What you are asked to do - Search the records below for "McGrew"; copy each line that has it.

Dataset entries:

┌────────

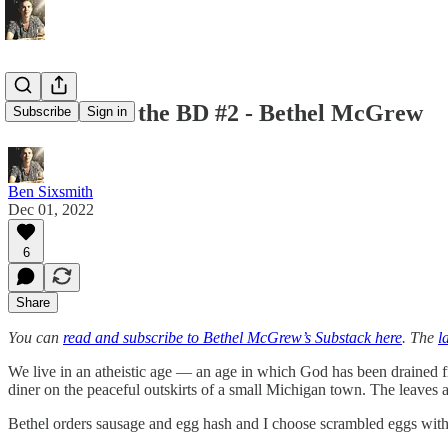
Lunch With the BD #2 - Bethel McGrew
Subscribe
Sign in
Ben Sixsmith
Dec 01, 2022
6
Share
You can
read and subscribe to Bethel McGrew’s Substack here
. The
l
We live in an atheistic age — an age in which God has been drained fro
diner on the peaceful outskirts of a small Michigan town. The leaves are
Bethel orders sausage and egg hash and I choose scrambled eggs with 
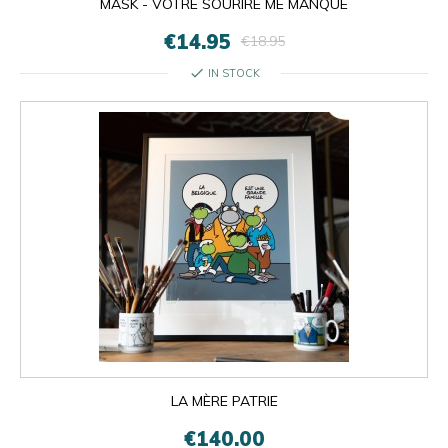
MASK - VOTRE SOURIRE ME MANQUE
€14.95
€18.95
check
IN STOCK
LA MÈRE PATRIE
€140.00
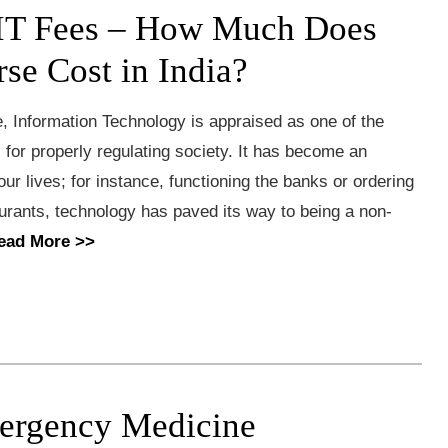
IT Fees – How Much Does
rse Cost in India?
, Information Technology is appraised as one of the
s for properly regulating society. It has become an
 our lives; for instance, functioning the banks or ordering
urants, technology has paved its way to being a non-
ead More >>
ergency Medicine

└────────

Solved problem -
Lunch With the BD #2 - Bethel McGrew
read and subscribe to Bethel McGrew’s Substack here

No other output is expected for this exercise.